━━━ LISTED ENTRIES ━━━

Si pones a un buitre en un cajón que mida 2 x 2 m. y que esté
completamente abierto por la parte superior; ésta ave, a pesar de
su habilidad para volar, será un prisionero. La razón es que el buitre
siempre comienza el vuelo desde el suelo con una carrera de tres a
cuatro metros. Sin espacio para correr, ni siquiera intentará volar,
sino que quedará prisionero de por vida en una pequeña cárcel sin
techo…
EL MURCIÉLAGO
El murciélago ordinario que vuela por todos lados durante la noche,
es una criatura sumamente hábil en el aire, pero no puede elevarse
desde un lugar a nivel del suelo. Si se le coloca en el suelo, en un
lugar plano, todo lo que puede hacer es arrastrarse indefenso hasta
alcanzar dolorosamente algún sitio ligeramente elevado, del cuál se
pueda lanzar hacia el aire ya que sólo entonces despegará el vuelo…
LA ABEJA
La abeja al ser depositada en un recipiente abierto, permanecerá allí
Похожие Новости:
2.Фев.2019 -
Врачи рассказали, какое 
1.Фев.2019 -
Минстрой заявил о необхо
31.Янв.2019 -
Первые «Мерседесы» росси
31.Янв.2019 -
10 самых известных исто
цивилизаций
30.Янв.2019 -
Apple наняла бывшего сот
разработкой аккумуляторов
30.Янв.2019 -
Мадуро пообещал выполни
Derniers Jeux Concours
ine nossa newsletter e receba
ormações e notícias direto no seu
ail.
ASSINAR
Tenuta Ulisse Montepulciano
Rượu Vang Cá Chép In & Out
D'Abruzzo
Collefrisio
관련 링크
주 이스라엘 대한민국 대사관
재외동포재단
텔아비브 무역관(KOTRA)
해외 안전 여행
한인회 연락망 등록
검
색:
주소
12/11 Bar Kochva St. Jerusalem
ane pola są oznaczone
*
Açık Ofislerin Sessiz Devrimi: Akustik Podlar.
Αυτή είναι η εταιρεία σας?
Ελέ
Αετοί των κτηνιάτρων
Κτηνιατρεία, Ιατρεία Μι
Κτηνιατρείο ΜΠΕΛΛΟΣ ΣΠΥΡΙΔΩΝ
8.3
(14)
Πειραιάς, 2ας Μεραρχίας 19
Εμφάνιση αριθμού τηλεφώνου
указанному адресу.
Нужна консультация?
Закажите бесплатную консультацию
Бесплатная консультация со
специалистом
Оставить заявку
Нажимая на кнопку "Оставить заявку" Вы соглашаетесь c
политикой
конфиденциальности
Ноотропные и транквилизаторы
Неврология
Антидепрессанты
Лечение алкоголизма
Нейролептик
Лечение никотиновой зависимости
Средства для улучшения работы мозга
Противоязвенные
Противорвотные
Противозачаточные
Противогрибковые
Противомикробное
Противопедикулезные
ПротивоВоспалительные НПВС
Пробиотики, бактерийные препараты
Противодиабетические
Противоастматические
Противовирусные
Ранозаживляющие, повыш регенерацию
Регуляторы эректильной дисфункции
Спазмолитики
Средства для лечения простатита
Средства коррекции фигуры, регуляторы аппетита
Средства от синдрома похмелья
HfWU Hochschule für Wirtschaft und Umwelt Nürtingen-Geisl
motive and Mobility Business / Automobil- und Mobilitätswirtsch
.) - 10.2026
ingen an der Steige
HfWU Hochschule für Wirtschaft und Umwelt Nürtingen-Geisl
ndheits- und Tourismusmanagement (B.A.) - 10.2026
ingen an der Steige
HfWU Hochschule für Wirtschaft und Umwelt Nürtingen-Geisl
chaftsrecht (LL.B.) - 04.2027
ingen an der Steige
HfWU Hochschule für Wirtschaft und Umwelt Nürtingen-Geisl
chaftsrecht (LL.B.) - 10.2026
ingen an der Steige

━━━

* **PROBLEM STATEMENT**: Would you write out the full listing exactly as given?

* **WRITTEN REPLY**:
Si pones a un buitre en un cajón que mida 2 x 2 m. y que esté
completamente abierto por la parte superior; ésta ave, a pesar de
su habilidad para volar, será un prisionero. La razón es que el buitre
siempre comienza el vuelo desde el suelo con una carrera de tres a
cuatro metros. Sin espacio para correr, ni siquiera intentará volar,
sino que quedará prisionero de por vida en una pequeña cárcel sin
techo…
EL MURCIÉLAGO
El murciélago ordinario que vuela por todos lados durante la noche,
es una criatura sumamente hábil en el aire, pero no puede elevarse
desde un lugar a nivel del suelo. Si se le coloca en el suelo, en un
lugar plano, todo lo que puede hacer es arrastrarse indefenso hasta
alcanzar dolorosamente algún sitio ligeramente elevado, del cuál se
pueda lanzar hacia el aire ya que sólo entonces despegará el vuelo…
LA ABEJA
La abeja al ser depositada en un recipiente abierto, permanecerá allí
Похожие Новости:
2.Фев.2019 -
Врачи рассказали, какое 
1.Фев.2019 -
Минстрой заявил о необхо
31.Янв.2019 -
Первые «Мерседесы» росси
31.Янв.2019 -
10 самых известных исто
цивилизаций
30.Янв.2019 -
Apple наняла бывшего сот
разработкой аккумуляторов
30.Янв.2019 -
Мадуро пообещал выполни
Derniers Jeux Concours
ine nossa newsletter e receba
ormações e notícias direto no seu
ail.
ASSINAR
Tenuta Ulisse Montepulciano
Rượu Vang Cá Chép In & Out
D'Abruzzo
Collefrisio
관련 링크
주 이스라엘 대한민국 대사관
재외동포재단
텔아비브 무역관(KOTRA)
해외 안전 여행
한인회 연락망 등록
검
색:
주소
12/11 Bar Kochva St. Jerusalem
ane pola są oznaczone
*
Açık Ofislerin Sessiz Devrimi: Akustik Podlar.
Αυτή είναι η εταιρεία σας?
Ελέ
Αετοί των κτηνιάτρων
Κτηνιατρεία, Ιατρεία Μι
Κτηνιατρείο ΜΠΕΛΛΟΣ ΣΠΥΡΙΔΩΝ
8.3
(14)
Πειραιάς, 2ας Μεραρχίας 19
Εμφάνιση αριθμού τηλεφώνου
указанному адресу.
Нужна консультация?
Закажите бесплатную консультацию
Бесплатная консультация со
специалистом
Оставить заявку
Нажимая на кнопку "Оставить заявку" Вы соглашаетесь c
политикой
конфиденциальности
Ноотропные и транквилизаторы
Неврология
Антидепрессанты
Лечение алкоголизма
Нейролептик
Лечение никотиновой зависимости
Средства для улучшения работы мозга
Противоязвенные
Противорвотные
Противозачаточные
Противогрибковые
Противомикробное
Противопедикулезные
ПротивоВоспалительные НПВС
Пробиотики, бактерийные препараты
Противодиабетические
Противоастматические
Противовирусные
Ранозаживляющие, повыш регенерацию
Регуляторы эректильной дисфункции
Спазмолитики
Средства для лечения простатита
Средства коррекции фигуры, регуляторы аппетита
Средства от синдрома похмелья
HfWU Hochschule für Wirtschaft und Umwelt Nürtingen-Geisl
motive and Mobility Business / Automobil- und Mobilitätswirtsch
.) - 10.2026
ingen an der Steige
HfWU Hochschule für Wirtschaft und Umwelt Nürtingen-Geisl
ndheits- und Tourismusmanagement (B.A.) - 10.2026
ingen an der Steige
HfWU Hochschule für Wirtschaft und Umwelt Nürtingen-Geisl
chaftsrecht (LL.B.) - 04.2027
ingen an der Steige
HfWU Hochschule für Wirtschaft und Umwelt Nürtingen-Geisl
chaftsrecht (LL.B.) - 10.2026
ingen an der Steige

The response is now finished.